§ **What is required**: Report every line of the data that includes "medioambiental".
══════════
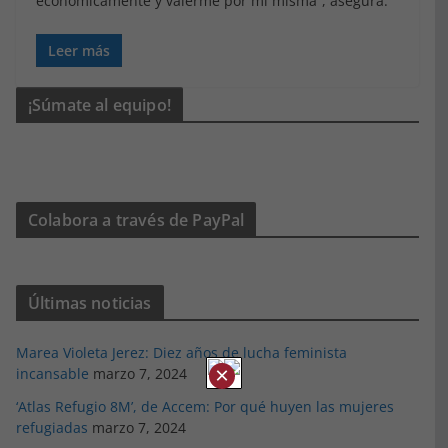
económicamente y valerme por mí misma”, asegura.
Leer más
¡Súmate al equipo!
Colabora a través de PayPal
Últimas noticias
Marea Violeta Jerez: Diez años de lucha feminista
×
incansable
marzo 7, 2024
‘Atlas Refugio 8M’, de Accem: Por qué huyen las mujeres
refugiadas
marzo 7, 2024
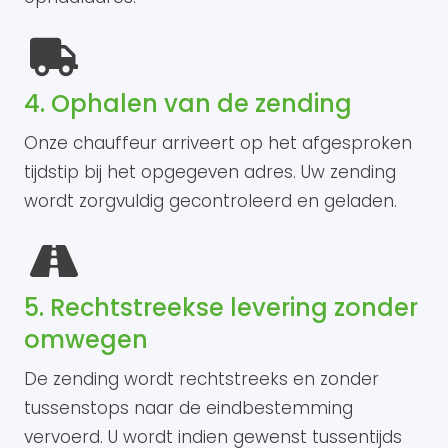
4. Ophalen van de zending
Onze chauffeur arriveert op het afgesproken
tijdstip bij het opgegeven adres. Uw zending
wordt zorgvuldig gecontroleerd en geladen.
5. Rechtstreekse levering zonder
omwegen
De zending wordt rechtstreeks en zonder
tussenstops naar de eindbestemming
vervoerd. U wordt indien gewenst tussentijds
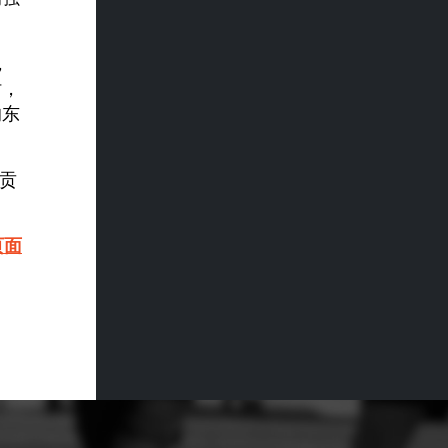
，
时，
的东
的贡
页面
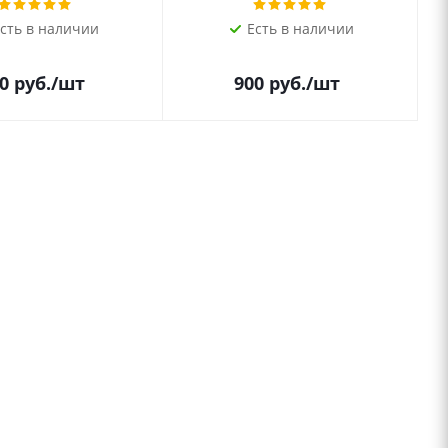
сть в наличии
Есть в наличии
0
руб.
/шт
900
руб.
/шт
══════════
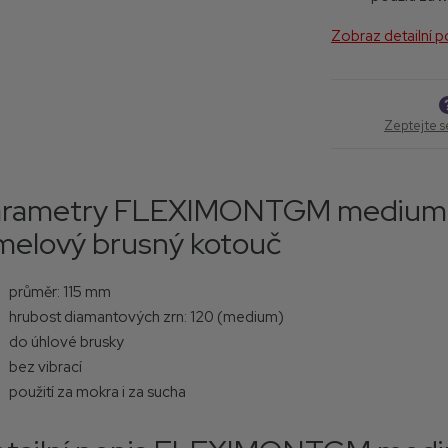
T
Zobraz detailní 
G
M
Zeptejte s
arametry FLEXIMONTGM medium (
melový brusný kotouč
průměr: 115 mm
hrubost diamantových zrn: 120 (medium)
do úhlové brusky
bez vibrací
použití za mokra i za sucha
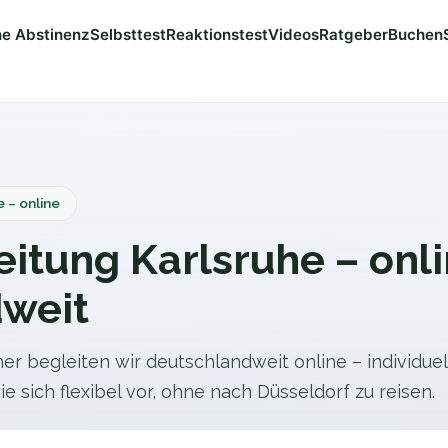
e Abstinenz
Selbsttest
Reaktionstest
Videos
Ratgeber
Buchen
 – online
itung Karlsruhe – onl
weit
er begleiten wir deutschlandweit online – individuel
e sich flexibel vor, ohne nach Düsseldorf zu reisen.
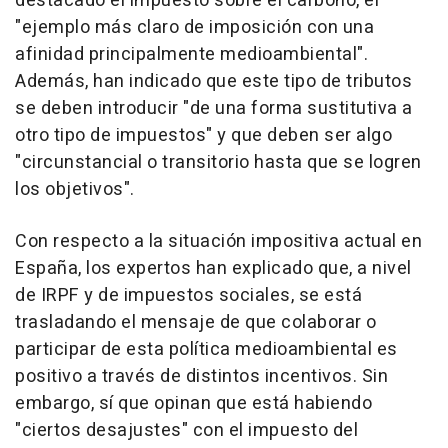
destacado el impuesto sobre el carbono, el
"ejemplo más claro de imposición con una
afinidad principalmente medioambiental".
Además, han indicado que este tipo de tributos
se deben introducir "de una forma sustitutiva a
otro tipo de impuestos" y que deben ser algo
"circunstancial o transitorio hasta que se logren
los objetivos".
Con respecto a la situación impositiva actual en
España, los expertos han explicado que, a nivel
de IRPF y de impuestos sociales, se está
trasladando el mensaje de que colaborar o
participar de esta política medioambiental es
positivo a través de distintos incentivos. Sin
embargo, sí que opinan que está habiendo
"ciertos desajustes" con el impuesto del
══════════
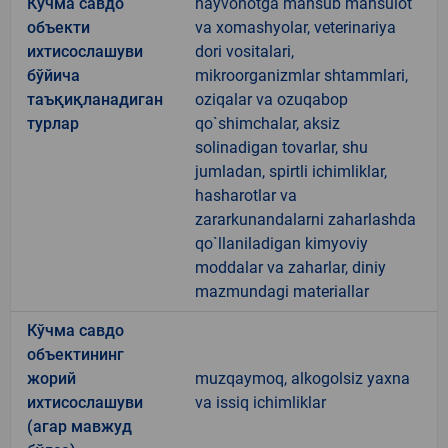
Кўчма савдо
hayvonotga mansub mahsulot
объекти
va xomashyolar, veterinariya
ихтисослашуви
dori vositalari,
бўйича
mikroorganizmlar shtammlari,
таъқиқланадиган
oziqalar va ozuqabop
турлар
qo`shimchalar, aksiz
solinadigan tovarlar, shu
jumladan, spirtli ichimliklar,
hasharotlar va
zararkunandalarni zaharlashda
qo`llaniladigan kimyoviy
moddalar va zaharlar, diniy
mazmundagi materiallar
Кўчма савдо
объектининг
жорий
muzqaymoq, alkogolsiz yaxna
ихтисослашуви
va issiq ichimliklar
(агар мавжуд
══════════
§ **Solution for this problem**:
afinidad principalmente medioambiental".
participar de esta política medioambiental es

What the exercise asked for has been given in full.